[Webkit-unassigned] [Bug 27561] ImageDecoder enhancements for WINCE port

bugzilla-daemon at webkit.org bugzilla-daemon at webkit.org
Fri Aug 14 11:43:28 PDT 2009


https://bugs.webkit.org/show_bug.cgi?id=27561





--- Comment #37 from Yong Li <yong.li at torchmobile.com>  2009-08-14 11:43:27 PDT ---
(In reply to comment #30)
> (In reply to comment #23)
> > Created an attachment (id=34772)
 --> (https://bugs.webkit.org/attachment.cgi?id=34772) [details] [details]
> > 1) ImageFrameSink
> 
> I don't understand what createInstance() and deleteInstance() buy you.  Callers
> could just use "foo = new ImageFrameSink(bool);" or "delete foo;".
>
createInstance is useful in this case:

class ImageFrameSinkXxxxWithMoreMembers : public ImageFrameSink
{
 more members here;
};

ImageFrameSink* ImageFrameSink::createInstance()
{
  return new ImageFrameSinkXxxxWithMoreMembers ;
}

> 
> Some of the variable names seem problematic to me; e.g. I would change
> m_expectedHeight to m_height, m_height to m_decodedHeight

m_height as RGBA32Buffer defined. Yeah, now it's ok to change the name as
m_height has been removed from RGBA32Buffer.

> 
> I'm skeptical of the utility of m_compositedWithPreviousFrame.  The only use
> for this would be in decoding GIFs, to avoid creating the complete frame at a
> particular index.  But this means you can't use the "large GIF, discard
> unnecessary frames" memory optimization which makes an enormous difference for
> large animated GIFs, because you need to keep around an arbitrary number of
> frames.

m_compositedWithPreviousFrame is not only for "avoiding someting", but also
important for transparent effects in GIF animation.

> 
> Why are the data members protected instead of private?  Per Darin Adler we
> should make things as private as possible.
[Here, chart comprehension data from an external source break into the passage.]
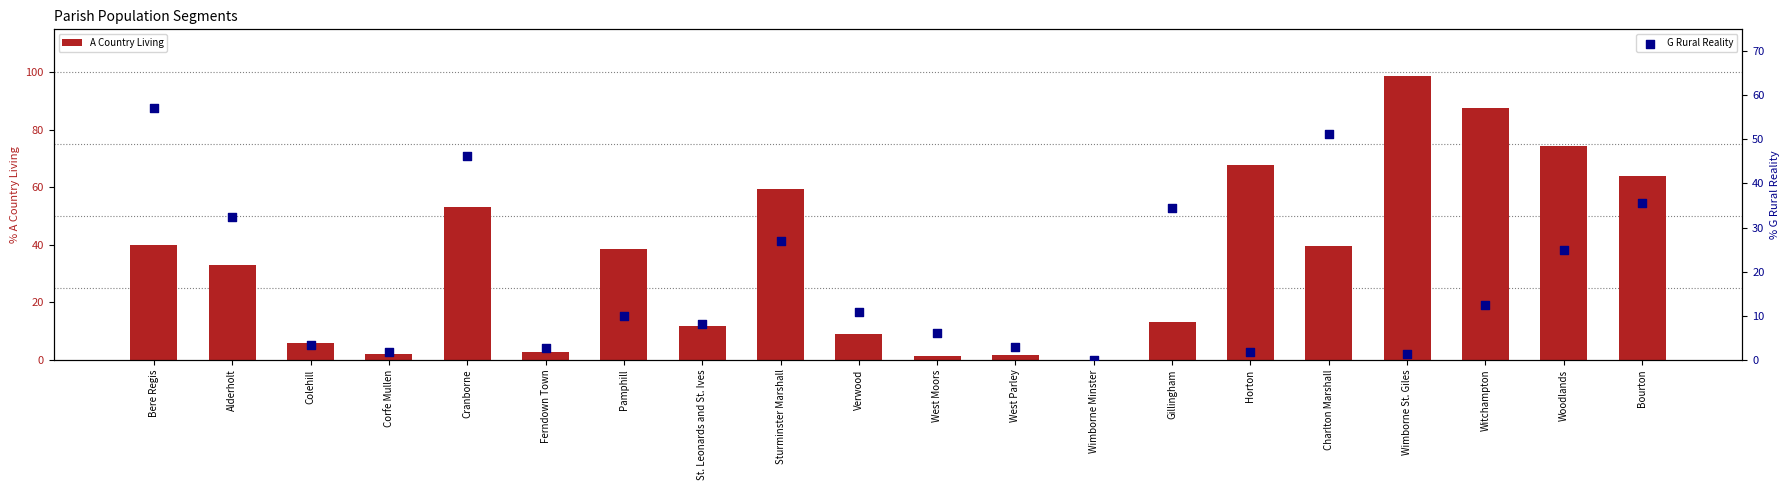

At which category is the sum across all series the highest?

Wimborne St. Giles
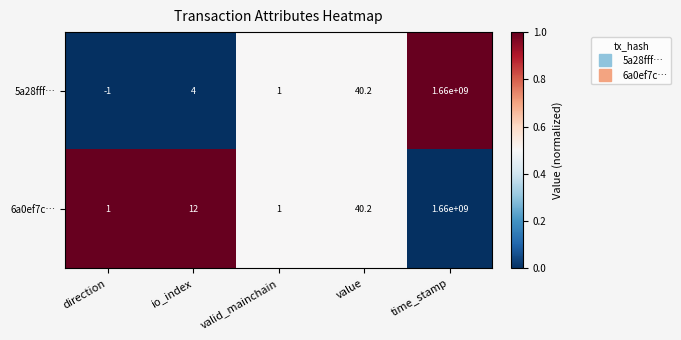

What is the difference between the maximum and minimum values in the 6a0ef7c… series?

1659999999.0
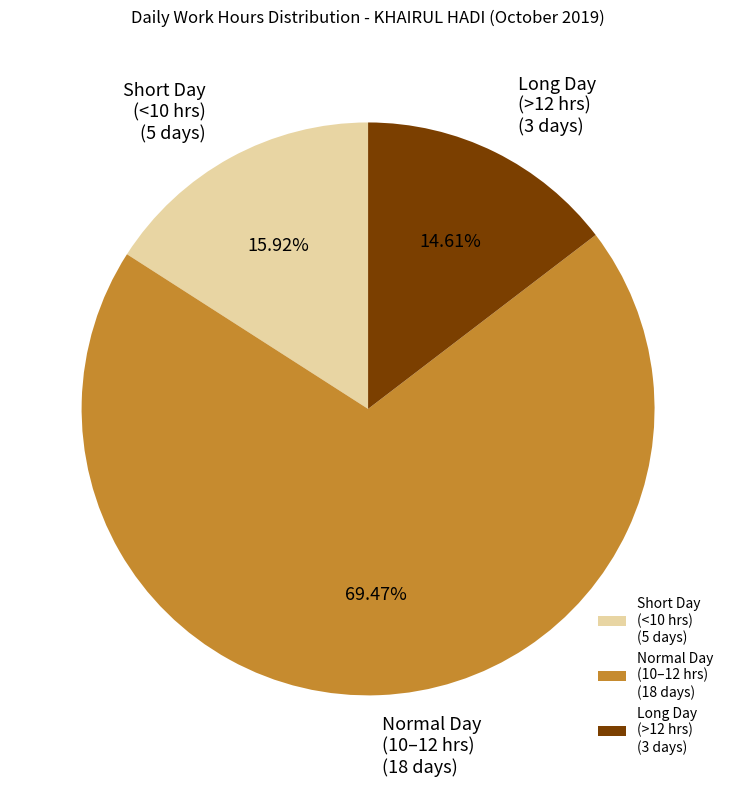

What is the ratio of the value at Short Day (<10 hrs) (5 days) to the value at Long Day (>12 hrs) (3 days)?

1.1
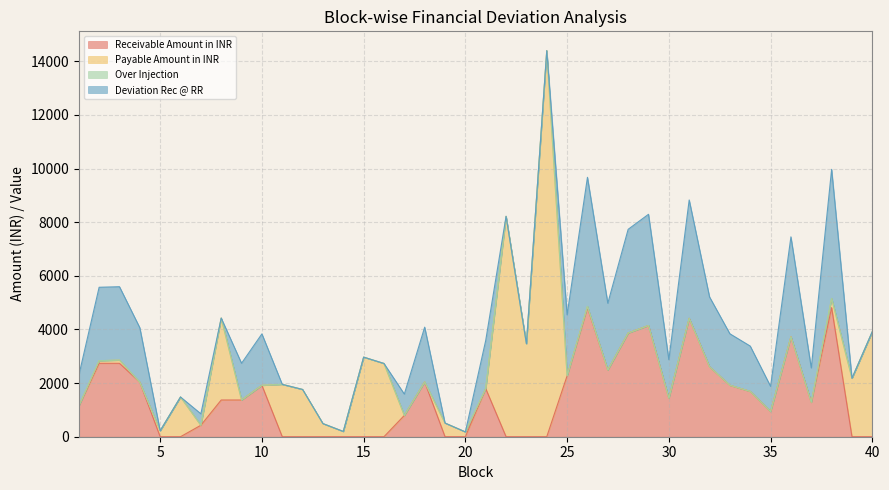

Which label corresponds to the largest value in the chart?

24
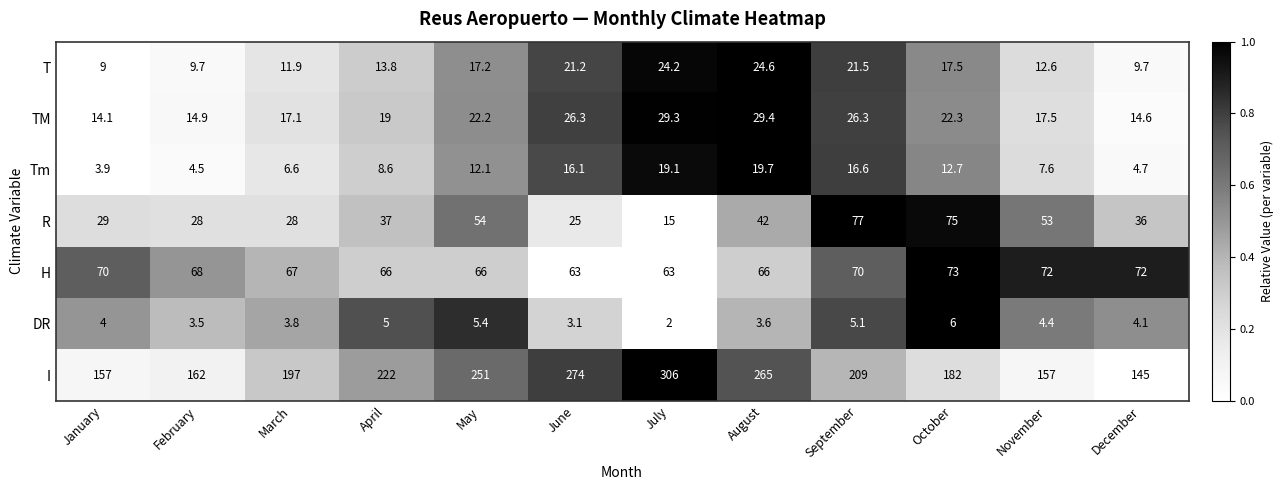

Which series has the widest spread of values?

I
because the subclasses need to access them

> 
> Having both setRGB16() and setRGBA() seems like a poor API for callers.  Why
> doesn't setRGBA() just write the data in 16-bit format if the bitmap is 16-bit?
>  If the answer is "we're worried about putting an if() in there for performance
> reasons", I'd like to see data on the effect of such a thing before prematurely
> optimizing.  Note that there's already an if() in setRGBA().

they also have different inputs

> 
> Not a big fan of things like "foo >> 1 << 1".  "foo & ~0x1" would be clearer. 

>> 1 << 1 seems cleaner to. but I'm not sure which one is faster.

> Same with "foo >> 3 << 7"; "(foo << 4) & 0xFFFFFF80" seems clearer.

Same thing here, I don't think the latter is clean.

> 
> Why does getFrame() return 0 when the status is frameEmpty?  An empty frame is
> still a valid one.

why? Who likes to waste CPU time on empty frame?

> 
> The proper use of setCanFreeBuffer() is not obvious to me.

This nofities the buffer that decoder has finished writting to the buffer, so
the buffer can be released when it's under memory pressure.

> 
> Overall there seems to be a lot of functions to explicitly allocate and free
> things inside the ImageFrameSink.  This doesn't feel like a particularly
> friendly API.  Note that the existing RGBA32Buffer has only a few functions,
> mostly to support deep versus shallow copies of the underlying data.
> 
> This file is also entirely missing a large number of functions from the current
> RGBA32Buffer, such as clear(), copyRowNTimes(), asNewNativeImage(), etc., which
> are used in various different cases.  I assume this is because you wrote this
> code quite a while ago.  If we wanted to use ImageFrameSink, I think a lot of
> these would need to be supported, so you wouldn't be massively rewriting the
> decoders or other cross-platform Image code (especially if such rewrites
> removed optimizations, like the GIF frame-clearing optimization).

I still think it's not difficult to replace RGBA32Buffer with ImageFrameSink.
Yeah, it needs some work definitely. 

The one that I'm most concerned is about GIF m_compositedWithPreviousFrame
thing. That's complicated, and ImageFrameSink code works in a little different
way. Want to talk to somebody on this.